In full and without change, return each entry.

----- SOURCE DATA -----

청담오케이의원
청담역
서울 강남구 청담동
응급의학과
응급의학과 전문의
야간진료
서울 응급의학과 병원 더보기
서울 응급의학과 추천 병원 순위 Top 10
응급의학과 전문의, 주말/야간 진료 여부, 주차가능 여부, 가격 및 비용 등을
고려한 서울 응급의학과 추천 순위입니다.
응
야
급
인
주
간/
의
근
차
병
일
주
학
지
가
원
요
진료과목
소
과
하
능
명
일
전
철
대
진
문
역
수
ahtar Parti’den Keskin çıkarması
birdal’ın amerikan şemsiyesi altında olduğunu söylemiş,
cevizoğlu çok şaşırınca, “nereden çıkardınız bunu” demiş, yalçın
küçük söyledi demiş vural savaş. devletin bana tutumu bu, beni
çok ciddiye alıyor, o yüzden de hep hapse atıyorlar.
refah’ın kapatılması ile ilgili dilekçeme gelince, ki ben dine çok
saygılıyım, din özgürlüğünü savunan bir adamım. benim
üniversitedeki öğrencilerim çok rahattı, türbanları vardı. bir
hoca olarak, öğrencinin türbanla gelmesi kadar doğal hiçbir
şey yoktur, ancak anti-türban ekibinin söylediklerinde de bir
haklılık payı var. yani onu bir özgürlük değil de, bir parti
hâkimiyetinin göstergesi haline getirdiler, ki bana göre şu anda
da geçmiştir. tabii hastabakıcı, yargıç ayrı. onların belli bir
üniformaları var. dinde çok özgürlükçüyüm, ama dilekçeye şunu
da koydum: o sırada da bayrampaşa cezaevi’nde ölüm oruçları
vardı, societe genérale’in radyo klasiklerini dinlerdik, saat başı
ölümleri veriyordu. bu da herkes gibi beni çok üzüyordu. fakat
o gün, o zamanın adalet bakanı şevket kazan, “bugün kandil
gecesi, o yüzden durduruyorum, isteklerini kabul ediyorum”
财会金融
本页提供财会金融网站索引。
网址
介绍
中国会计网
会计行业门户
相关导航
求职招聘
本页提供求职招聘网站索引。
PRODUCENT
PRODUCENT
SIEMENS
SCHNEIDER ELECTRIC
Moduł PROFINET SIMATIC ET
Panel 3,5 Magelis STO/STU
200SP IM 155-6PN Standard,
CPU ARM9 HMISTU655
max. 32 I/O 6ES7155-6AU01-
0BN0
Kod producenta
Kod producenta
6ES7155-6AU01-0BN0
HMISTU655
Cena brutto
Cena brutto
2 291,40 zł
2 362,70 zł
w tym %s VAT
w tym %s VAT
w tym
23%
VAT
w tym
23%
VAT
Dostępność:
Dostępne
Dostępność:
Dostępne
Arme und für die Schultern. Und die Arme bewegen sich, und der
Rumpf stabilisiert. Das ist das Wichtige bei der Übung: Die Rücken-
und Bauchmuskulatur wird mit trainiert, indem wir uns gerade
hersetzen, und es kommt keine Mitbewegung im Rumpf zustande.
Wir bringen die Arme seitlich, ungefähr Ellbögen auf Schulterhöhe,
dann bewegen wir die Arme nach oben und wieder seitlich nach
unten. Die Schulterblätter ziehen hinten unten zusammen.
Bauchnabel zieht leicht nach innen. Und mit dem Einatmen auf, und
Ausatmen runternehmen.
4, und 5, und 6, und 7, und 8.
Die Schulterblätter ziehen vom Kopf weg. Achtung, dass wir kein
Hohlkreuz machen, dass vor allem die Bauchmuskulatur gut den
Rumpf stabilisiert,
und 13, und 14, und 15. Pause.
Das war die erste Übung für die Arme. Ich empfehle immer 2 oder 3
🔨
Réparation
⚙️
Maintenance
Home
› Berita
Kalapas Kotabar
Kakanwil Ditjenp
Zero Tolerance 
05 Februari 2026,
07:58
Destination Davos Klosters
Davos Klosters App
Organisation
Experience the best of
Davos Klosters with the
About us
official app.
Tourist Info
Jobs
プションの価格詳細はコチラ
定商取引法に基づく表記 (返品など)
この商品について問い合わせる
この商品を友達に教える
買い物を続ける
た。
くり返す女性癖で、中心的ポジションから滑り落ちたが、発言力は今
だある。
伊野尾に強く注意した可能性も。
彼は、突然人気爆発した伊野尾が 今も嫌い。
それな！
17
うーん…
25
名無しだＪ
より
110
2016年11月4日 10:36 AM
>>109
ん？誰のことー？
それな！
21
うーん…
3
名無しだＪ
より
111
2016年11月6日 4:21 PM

-----

# RESPONSE AREA:
청담오케이의원
청담역
서울 강남구 청담동
응급의학과
응급의학과 전문의
야간진료
서울 응급의학과 병원 더보기
서울 응급의학과 추천 병원 순위 Top 10
응급의학과 전문의, 주말/야간 진료 여부, 주차가능 여부, 가격 및 비용 등을
고려한 서울 응급의학과 추천 순위입니다.
응
야
급
인
주
간/
의
근
차
병
일
주
학
지
가
원
요
진료과목
소
과
하
능
명
일
전
철
대
진
문
역
수
ahtar Parti’den Keskin çıkarması
birdal’ın amerikan şemsiyesi altında olduğunu söylemiş,
cevizoğlu çok şaşırınca, “nereden çıkardınız bunu” demiş, yalçın
küçük söyledi demiş vural savaş. devletin bana tutumu bu, beni
çok ciddiye alıyor, o yüzden de hep hapse atıyorlar.
refah’ın kapatılması ile ilgili dilekçeme gelince, ki ben dine çok
saygılıyım, din özgürlüğünü savunan bir adamım. benim
üniversitedeki öğrencilerim çok rahattı, türbanları vardı. bir
hoca olarak, öğrencinin türbanla gelmesi kadar doğal hiçbir
şey yoktur, ancak anti-türban ekibinin söylediklerinde de bir
haklılık payı var. yani onu bir özgürlük değil de, bir parti
hâkimiyetinin göstergesi haline getirdiler, ki bana göre şu anda
da geçmiştir. tabii hastabakıcı, yargıç ayrı. onların belli bir
üniformaları var. dinde çok özgürlükçüyüm, ama dilekçeye şunu
da koydum: o sırada da bayrampaşa cezaevi’nde ölüm oruçları
vardı, societe genérale’in radyo klasiklerini dinlerdik, saat başı
ölümleri veriyordu. bu da herkes gibi beni çok üzüyordu. fakat
o gün, o zamanın adalet bakanı şevket kazan, “bugün kandil
gecesi, o yüzden durduruyorum, isteklerini kabul ediyorum”
财会金融
本页提供财会金融网站索引。
网址
介绍
中国会计网
会计行业门户
相关导航
求职招聘
本页提供求职招聘网站索引。
PRODUCENT
PRODUCENT
SIEMENS
SCHNEIDER ELECTRIC
Moduł PROFINET SIMATIC ET
Panel 3,5 Magelis STO/STU
200SP IM 155-6PN Standard,
CPU ARM9 HMISTU655
max. 32 I/O 6ES7155-6AU01-
0BN0
Kod producenta
Kod producenta
6ES7155-6AU01-0BN0
HMISTU655
Cena brutto
Cena brutto
2 291,40 zł
2 362,70 zł
w tym %s VAT
w tym %s VAT
w tym
23%
VAT
w tym
23%
VAT
Dostępność:
Dostępne
Dostępność:
Dostępne
Arme und für die Schultern. Und die Arme bewegen sich, und der
Rumpf stabilisiert. Das ist das Wichtige bei der Übung: Die Rücken-
und Bauchmuskulatur wird mit trainiert, indem wir uns gerade
hersetzen, und es kommt keine Mitbewegung im Rumpf zustande.
Wir bringen die Arme seitlich, ungefähr Ellbögen auf Schulterhöhe,
dann bewegen wir die Arme nach oben und wieder seitlich nach
unten. Die Schulterblätter ziehen hinten unten zusammen.
Bauchnabel zieht leicht nach innen. Und mit dem Einatmen auf, und
Ausatmen runternehmen.
4, und 5, und 6, und 7, und 8.
Die Schulterblätter ziehen vom Kopf weg. Achtung, dass wir kein
Hohlkreuz machen, dass vor allem die Bauchmuskulatur gut den
Rumpf stabilisiert,
und 13, und 14, und 15. Pause.
Das war die erste Übung für die Arme. Ich empfehle immer 2 oder 3
🔨
Réparation
⚙️
Maintenance
Home
› Berita
Kalapas Kotabar
Kakanwil Ditjenp
Zero Tolerance 
05 Februari 2026,
07:58
Destination Davos Klosters
Davos Klosters App
Organisation
Experience the best of
Davos Klosters with the
About us
official app.
Tourist Info
Jobs
プションの価格詳細はコチラ
定商取引法に基づく表記 (返品など)
この商品について問い合わせる
この商品を友達に教える
買い物を続ける
た。
くり返す女性癖で、中心的ポジションから滑り落ちたが、発言力は今
だある。
伊野尾に強く注意した可能性も。
彼は、突然人気爆発した伊野尾が 今も嫌い。
それな！
17
うーん…
25
名無しだＪ
より
110
2016年11月4日 10:36 AM
>>109
ん？誰のことー？
それな！
21
うーん…
3
名無しだＪ
より
111
2016年11月6日 4:21 PM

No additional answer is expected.